I
The Cell Tower
It was nearly pitch black, a sliver of a crescent moon, and if it wasn’t for his cheap flashlight, he wouldn’t have been able to accomplish a necessary act. Using duct tape, he fastened the flickering flashlight to the barrel of the deer rifle so he could look sharply down the iron sight. He racked a shell into the old 30/30 rifle and pointed it at the offending red light on the cell tower. His first shot echoed in the still of that momentous evening, missing its mark, but the crack of the weapon a second time exploded the light and sent shards of glass like winter’s jagged ice crystals raining down around him onto the frozen ground. The cell tower had two red lights, and he was prepared to take the second one out just like the first—and he did. The two white lights were never on after dusk, so he would have to get those tomorrow, or someday soon when they were illuminated.
Edward picked up two of the three spent cartridges and stowed them away in his plaid hunting coat. He couldn’t find the third. He searched the ground with the flat beam of the dim flashlight but finally decided it probably didn’t matter anyway. He trudged back in heavy snow, staying on his previous track through the woods to his isolated cabin several miles away.
The log cabin lay hidden like a wary buck in a tangled cedar swamp. Ed shed the Iverson snowshoes beside the woodstove to dry out. From the cabin, on a remote site in the Huron Mountains, he could see the tower on the nearby prominence of Mt. Arvon. The tower had been erected the previous summer; immediately, Edward loathed it, a heinous, metal interloper in his life.

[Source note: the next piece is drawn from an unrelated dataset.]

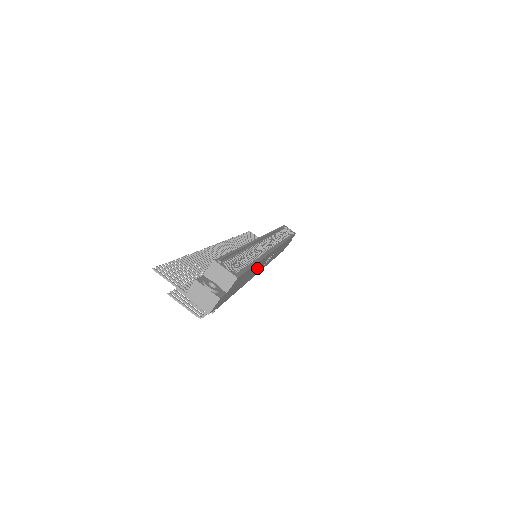
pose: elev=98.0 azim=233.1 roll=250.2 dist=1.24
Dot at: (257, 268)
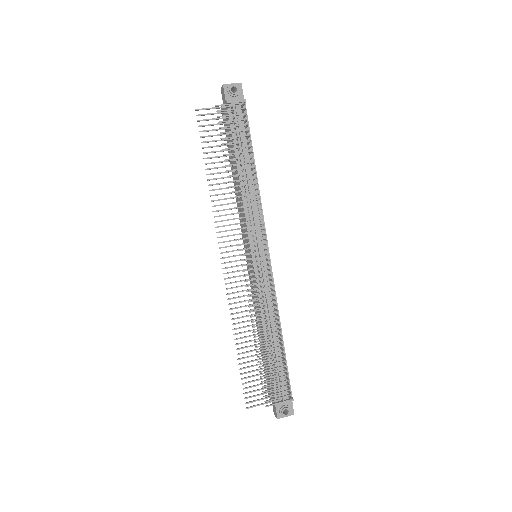
Dot at: occluded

His camp was north of Nelson, in the western part of the Hurons. Edward Martin guessed correctly that anyone sent to repair the tower’s lights would assume that they had been shot out by a young vandal and wouldn’t suspect that a man of Edward’s age, going on thirty-two, would be so inclined. The fucking metal intrusion, kept him up at night; at least that’s what he would eventually tell Milcah. But for now, he would just savor the results in silence. “One for me and one less for the fucking National Security Agency,” he muttered to himself. The secret organization was often called upon by presidents and Congress alike to spy on the gullible populace. He should know. At one time he had worked as a government contractor, collecting and analyzing data for the NSA, till he was abruptly fired. Edward laughed out loud, almost a cackle, enjoying the notion that he had gotten one over on the bastards. That night, he’d gone straight to bed, sleeping soundly for the first time in weeks.
Milcah, nicknamed Millie, pulled out of the convenience store in her pickup and headed for Edward’s cabin. A month-old copy of the local newspaper lay on the passenger seat beside her. She glanced nervously at it, having reread the front-page article for at least the third time this past month. She had her suspicions but had held her tongue until she could talk to her brother. According to the paper, the FAA was working with Sheriff Morley, trying to pin down the actor or actors involved in shooting out the cell tower’s lights. The locals had just recently received cell service, though it remained spotty at best. But according to this article, disabling cell tower lights was a serious federal offense, as this crime endangered aviation traffic. The headline seemed to target her like a silent accusation: NEW CELL TOWER DISABLED BY GUNMAN. The paper was dated October 21, a solid month ago. She had purposely delayed a visit to Edward, partially out of concern and partially out of dread for the serious feelings she had for him.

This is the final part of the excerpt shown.